Lama Denis Teundroup
Este dharma do Buda tratando da nossa natureza interior, do nosso ser profundo, chama-se « ciência interior ». É o nome tradicional daquilo que no Ocidente é chamado « budismo ».
Kalou Rinpoché
"O mapa não é o território."
Alfred KORZYKBSKI
"A sabedoria consiste em compreender as nossas limitações."
Carl SAGAN
O concreto é o abstracto
tornado familiar pelo uso.
PAUL LANGEVIN
Os sistemas não estão na natureza,
eles estão no espírito dos homens.
CLAUDE BERNARD
O texto que se segue, e que uso como pretexto para um debate, tem tido uma vida atribulada. Escrito em Maio de 2000, começou por ser uma nota de rodapé, de cinco linhas. para comentar um termo que se me deparou, ao consultar, quase por acaso, um autor pouco conhecido, Roberto Crema, num livro que me veio parar às mãos com a indicação de nele procurar certas passagens. O termo era transmodernidade [Roberto CREMA (1995), Saúde e Plenitude; São Paulo,Summus : passim]. Coisa puxa coisa, ideia puxa ideia, e aquela nota de rodapé ao fim de três dias (ia-lhe mexendo ao mesmo tempo que avançava no artigo principal) tinha 25 linhas. Tinha ganhado vida própria, tinha-se tornado muito complexa (podiam corresponder-lhe 28 palavras-chave) e, assim, já não servia o seu propósito inicial. (Foi substituída, no seu artigo de origem, por uma pequena nota sem qualquer relevância.)
O que fazer dela? Fi-la circular por alguns amigos e deles recebi as reacções mais díspares.Passaram anos e a nota ficou na gaveta. Até que, recentemente, a reencontrei com agrado, porque nela tinha condensado (ultra-condensado, e por isso ela é de difícil leitura) muitas das minhas preocupações epistemológicas da época. Inpublicável tal como está, aproveito agora a (para mim muito recente) liberdade da "blogosfera" para a dar a conhecer a mais pessoas e para suscitar um debate (daí o título) sobre o conteúdo deste texto.
O TEXTO/PRETEXTO
O ponto de partida é o termo transmodernidade. Não é este o local para me situar na querela modernidade vs. pós-modernidade.Cinjo-me, aqui, a indicar que a noção de transmodernidade sustenta um nexo de circularidade acausal com a postura transdisciplinar.

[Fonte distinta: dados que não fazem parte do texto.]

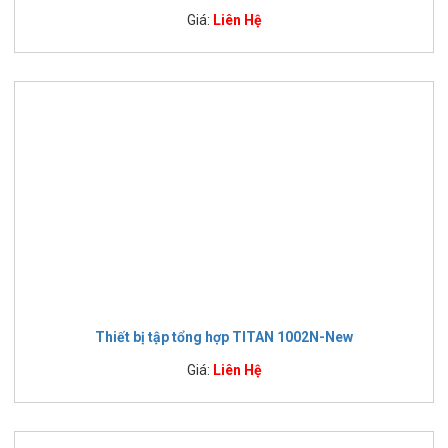
Giá:
Liên Hệ
Thiết bị tập tổng hợp TITAN 1002N-New
Giá:
Liên Hệ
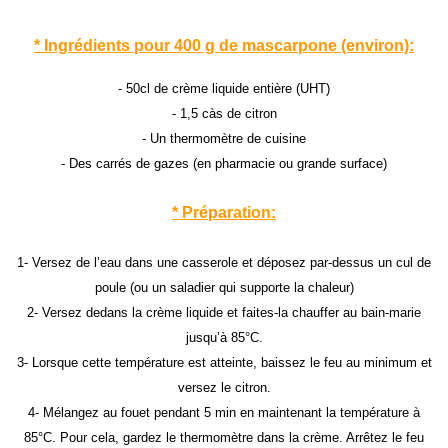
* Ingrédients pour 400 g de mascarpone (environ):
- 50cl de crème liquide entière (UHT)
- 1,5 càs de citron
- Un thermomètre de cuisine
- Des carrés de gazes (en pharmacie ou grande surface)
* Préparation:
1- Versez de l’eau dans une casserole et déposez par-dessus un cul de
poule (ou un saladier qui supporte la chaleur)
2- Versez dedans la crème liquide et faites-la chauffer au bain-marie
jusqu’à 85°C.
3- Lorsque cette température est atteinte, baissez le feu au minimum et
versez le citron.
4- Mélangez au fouet pendant 5 min en maintenant la température à
85°C. Pour cela, gardez le thermomètre dans la crème. Arrêtez le feu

(Tais procedimentos podem utilizar proficuamente as virtualidades heurísticas das explorações semânticas e hermenêuticas, incluindo os jogos lexicais , e constituem portas para novos discernimentos epistémicos .)
Esta posição parece-me consentânea com a tese que postulo desde 1964 de que o real é, primordialmente ,magmático ( o que, diga-se, leva, por efeito da re-colocação das problemáticas da complexidade / caos , a situações quase-aporéticas em matérias do foro da validade externa , e a repensar temas como os da verosimilhança ou da falsificabilidade , transcendendo as concepções correntes da epistemologia mainstream ).

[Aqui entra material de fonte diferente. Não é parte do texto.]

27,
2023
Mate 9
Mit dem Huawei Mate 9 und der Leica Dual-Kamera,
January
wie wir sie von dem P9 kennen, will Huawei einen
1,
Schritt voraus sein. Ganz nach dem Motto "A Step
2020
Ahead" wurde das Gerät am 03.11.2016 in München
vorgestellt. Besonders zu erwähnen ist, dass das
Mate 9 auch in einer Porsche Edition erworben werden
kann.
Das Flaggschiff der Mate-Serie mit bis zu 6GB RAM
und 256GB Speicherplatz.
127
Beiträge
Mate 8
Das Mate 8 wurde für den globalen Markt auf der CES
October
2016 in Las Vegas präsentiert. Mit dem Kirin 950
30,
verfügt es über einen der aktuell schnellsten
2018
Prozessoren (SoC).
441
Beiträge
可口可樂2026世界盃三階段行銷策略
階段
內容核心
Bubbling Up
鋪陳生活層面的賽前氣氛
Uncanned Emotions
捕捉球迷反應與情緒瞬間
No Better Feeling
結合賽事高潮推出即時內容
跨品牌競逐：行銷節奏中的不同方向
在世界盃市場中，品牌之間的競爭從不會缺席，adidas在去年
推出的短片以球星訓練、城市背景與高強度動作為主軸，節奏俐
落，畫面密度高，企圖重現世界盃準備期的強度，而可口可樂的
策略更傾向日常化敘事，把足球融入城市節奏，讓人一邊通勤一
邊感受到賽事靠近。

E, por isso mesmo , me parece que os diferentes níveis / tipos da realidade ou as diferentes realidades , sem esquecer , como é óbvio , os planos do imaginário , do simbólico e do sagrado ( e a intelecção do uno e da totalidade ) relevam não só do enigmático como do paradoxal , e são incomensuravelmente inacessíveis , dadas as limitações antropológicas do campo da cognição ( ainda que expandida ), mesmo com o desejável recurso a ( e confronto com ) sabedorias acientíficas , características daquilo mesmo a que chamo "transdisciplinaridade alargada".
Estas são questões complexas , que aqui apenas foram afloradas e que requerem largos desenvolvimentos. É o que farei quando as circunstâncias o proporcionarem.